• The Indian government refused to grant a visa to journalist Hasnain Kazim of the German weekly ‘Der Spiegel’, ostensibly because he covered the 2008 terror attacks in Mumbai without a journalist’s visa.
Courtesy Hasnai Kazim
According to Kazim, he was due to visit India on holiday in December 2008 and had been granted a journalist’s visa with a “no reporting allowed” clause (all journalists visiting India on holiday are tracked in this manner). When the terror attack started, he decided to fly to India sooner and requested to have his visa changed at the Indian consulate in Hamburg. “I was told that I could report with the visa I had and that I should ‘go tell the world what’s happening in India’. But it’s entirely my fault that I didn’t get this in writing,” Kazim says over the phone from Pakistan.

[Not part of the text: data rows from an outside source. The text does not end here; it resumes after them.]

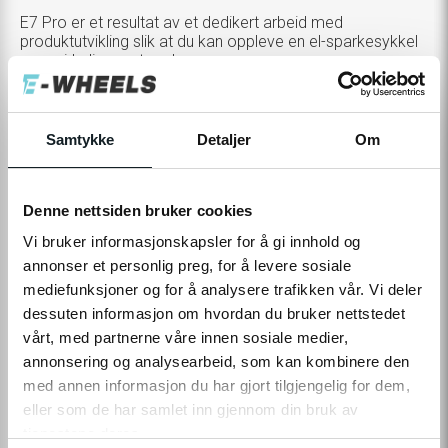
E7 Pro er et resultat av et dedikert arbeid med
produktutvikling slik at du kan oppleve en el-sparkesykkel
som virkelig presterer!
TOGGLE
TOPPFART
20 KM/T (LOVLIG)
VARIANTS
Samtykke
Detaljer
Om
Tilleggsprodukter
Denne nettsiden bruker cookies
TOGGLE
VELG
0,-
ADDITIONAL
PRODUCTS
Vi bruker informasjonskapsler for å gi innhold og
CUSTOMIZATION
MODAL
23 990,-
annonser et personlig preg, for å levere sosiale
mediefunksjoner og for å analysere trafikken vår. Vi deler
dessuten informasjon om hvordan du bruker nettstedet
vårt, med partnerne våre innen sosiale medier,
Levering
Hent i Butikk
Ikke på nettlager
På lager i 0 butikker
annonsering og analysearbeid, som kan kombinere den
med annen informasjon du har gjort tilgjengelig for dem,
eller som de har samlet inn gjennom din bruk av
tjenestene deres.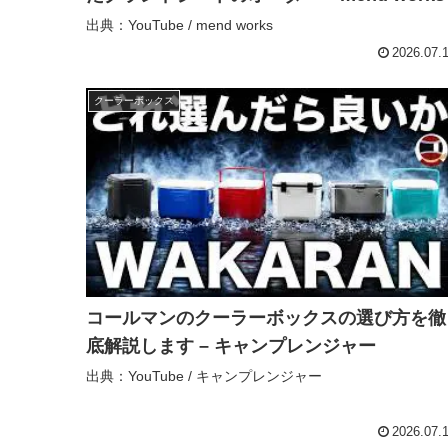
出典：YouTube / mend works
2026.07.
クーラーボックス
コールマンのクーラーボックスの選び方を徹
底解説します – キャンプレンジャー
出典：YouTube / キャンプレンジャー
2026.07.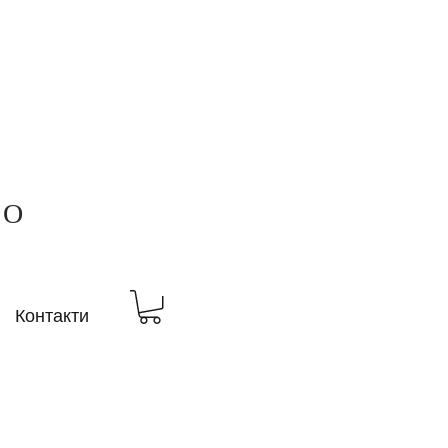
ВО
Контакти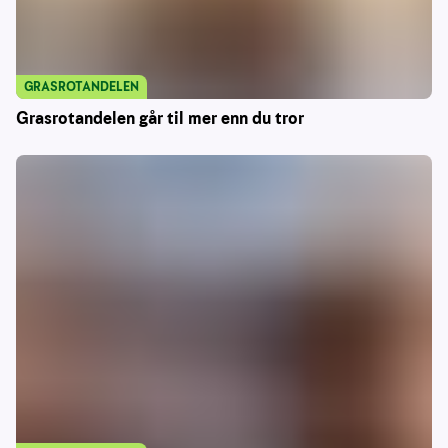
GRASROTANDELEN
Grasrotandelen går til mer enn du tror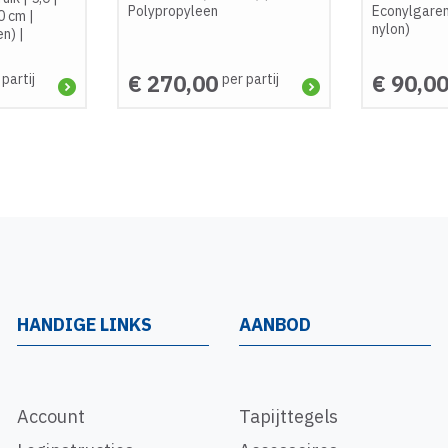
Polypropyleen
Econylgaren
0 cm
|
nylon)
en)
|
€ 270,00
€ 90,0
 partij
per partij
HANDIGE LINKS
AANBOD
Account
Tapijttegels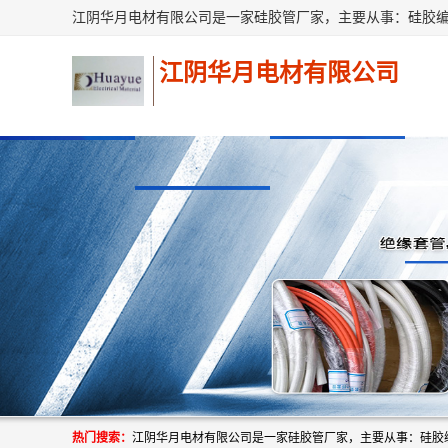
江阴华月电材有限公司
热门搜索：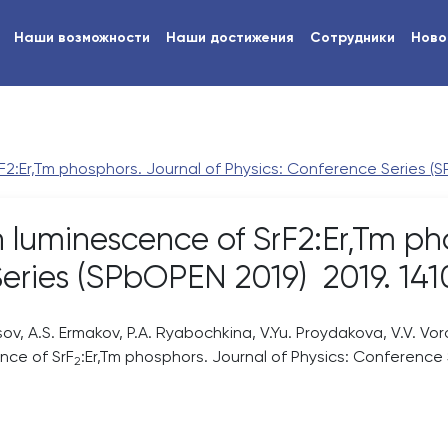
Наши возможности
Наши достижения
Сотрудники
Ново
:Er,Tm phosphors. Journal of Physics: Conference Series (SP
 luminescence of SrF2:Er,Tm pho
eries (SPbOPEN 2019) 2019. 141
sov, A.S. Ermakov, P.A. Ryabochkina, V.Yu. Proydakova, V.V. Voro
nce of SrF
:Er,Tm phosphors. Journal of Physics: Conference
2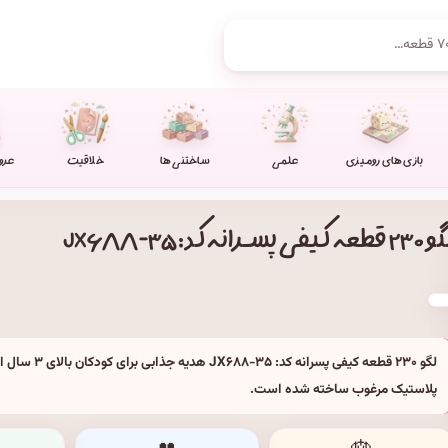
بازی های رومیزی
علمی
ساختنی ها
خلاقیت
عرو
قطعه کیفی پسرانه کد: JX۶۸۸-۳۵
لگو ۲۳۰ قطعه کیفی پسرا
پلاستیک مرغوب ساخته شده است.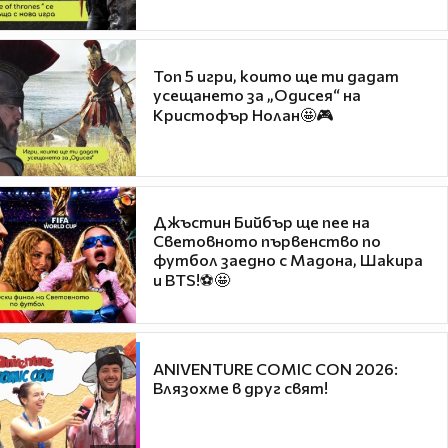
Топ 5 игри, които ще ти дадат
усещането за „Одисея“ на
Кристофър Нолан🤩🎮
Джъстин Бийбър ще пее на
Световното първенство по
футбол заедно с Мадона, Шакира
и BTS!⚽🤩
ANIVENTURE COMIC CON 2026:
Влязохме в друг свят!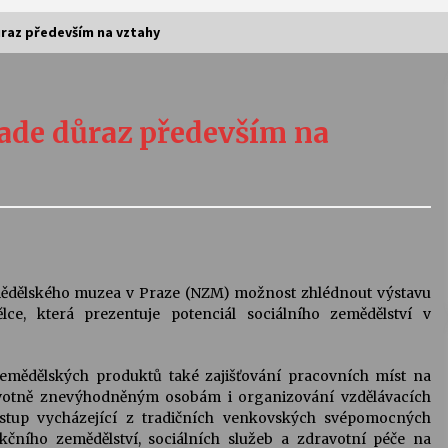
ůraz především na vztahy
Vernisáž výstavy Josefíny Duškové:
Stávám se kapkou
lade důraz především na
30. 7. 2026
Letní koncerty ve Stromovce:
Kolchoz a Jenakaši
28. 7. 2026
s
Vysočinka
mědělského muzea v Praze (NZM) možnost zhlédnout výstavu
17. 7. 2026
ělce, která prezentuje potenciál sociálního zemědělství v
emědělských produktů také zajišťování pracovních míst na
V
Varhanní recitál Michala Novenka v
avotně znevýhodněným osobám i organizování vzdělávacích
Klášteře Želiv
 přístup vycházející z tradičních venkovských svépomocných
3. 7. 2026
čního zemědělství, sociálních služeb a zdravotní péče na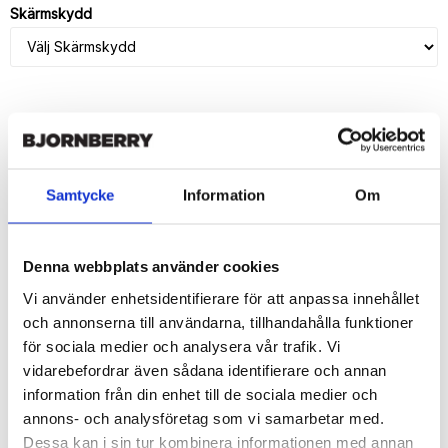
Skärmskydd
LÄGG I VARUKORG
🚚 Fri hemleverans över 350kr
Samtycke
Information
Om
🚀 Snabb leverans 1-3 dagar.
📦 30 dagar öppet köp.
Tryckta i Sverige.
Denna webbplats använder cookies
Vi använder enhetsidentifierare för att anpassa innehållet
DELA
och annonserna till användarna, tillhandahålla funktioner
för sociala medier och analysera vår trafik. Vi
vidarebefordrar även sådana identifierare och annan
information från din enhet till de sociala medier och
annons- och analysföretag som vi samarbetar med.
Beskrivning
Dessa kan i sin tur kombinera informationen med annan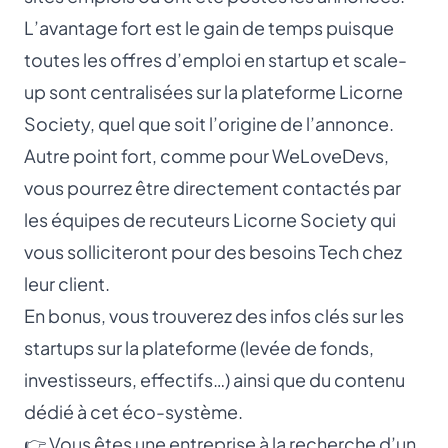
L’avantage fort est le gain de temps puisque
toutes les offres d’emploi en startup et scale-
up sont centralisées sur la plateforme Licorne
Society, quel que soit l’origine de l’annonce.
Autre point fort, comme pour WeLoveDevs,
vous pourrez être directement contactés par
les équipes de recuteurs Licorne Society qui
vous solliciteront pour des besoins Tech chez
leur client.
En bonus, vous trouverez des infos clés sur les
startups sur la plateforme (levée de fonds,
investisseurs, effectifs…) ainsi que du contenu
dédié à cet éco-système.
👉 Vous êtes une entreprise à la recherche d’un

When contacted for comment, a government official who did not wish to be named said Kazim’s case was purely one of visa violation, something that no government would tolerate.
• French photojournalist Viviane Dalles quit her job at the archives of the ‘Magnum’ agency in Paris to come to Tamil Nadu following the tsunami in early 2005. Recognizing the potential of documentary photography, after two years she decided to stay on in the country and applied for a journalist’s visa. She was granted a one-year journalist visa. She did stories for the French papers ‘Le Monde’ and ‘Le Figaro’ and worked on stories about Tibetan refugees and the Dharavi slum in Mumbai, among other projects.
In July 2008, Dalles was refused entry back into the country after a month-long holiday in France (her journalist visa hadn’t expired at this time). Before her holiday, she had made a trip to the north of Assam to document the activities of the Internal Displacement Monitoring Centre. When she arrived at Delhi airport, Dalles was asked to buy a ticket back to Paris. She has been unable to return to India since. A few months ago, her application for a tourist visa to fetch her belongings, which were still in India, was turned down. “I love India and I hate India. This country keeps me fascinated,” says Dalles, who is really keen on returning to India.
When contacted for comment, a government official said the decision to disallow Dalles from returning to the country was a “considered one”.
• According to information made available by the media watchdog Reporters Without Borders, Swedish freelance journalist Ulrika Nandra’s problems began in autumn 2007 when she was about to make a second visit to India as a freelance journalist. She submitted a visa application in September, but more than one year later she had still received no response. Representatives of the media for which Nandra worked, state-run ‘Sveriges Television’ and daily newspaper ‘Svenska Dagbladet’, held a meeting with the Indian embassy in February 2008 in which the embassy said they were displeased with her reports, including one about sex trafficking in Mumbai and a series of articles about changing gender roles in India.
Reliable sources have told Nandra, who is half-Indian, that it is uncertain that she will ever be able to return to the country, even on a tourist visa. Apart from working in India as a journalist, Nandra also has relatives here, making the visa rejection a strong personal blow.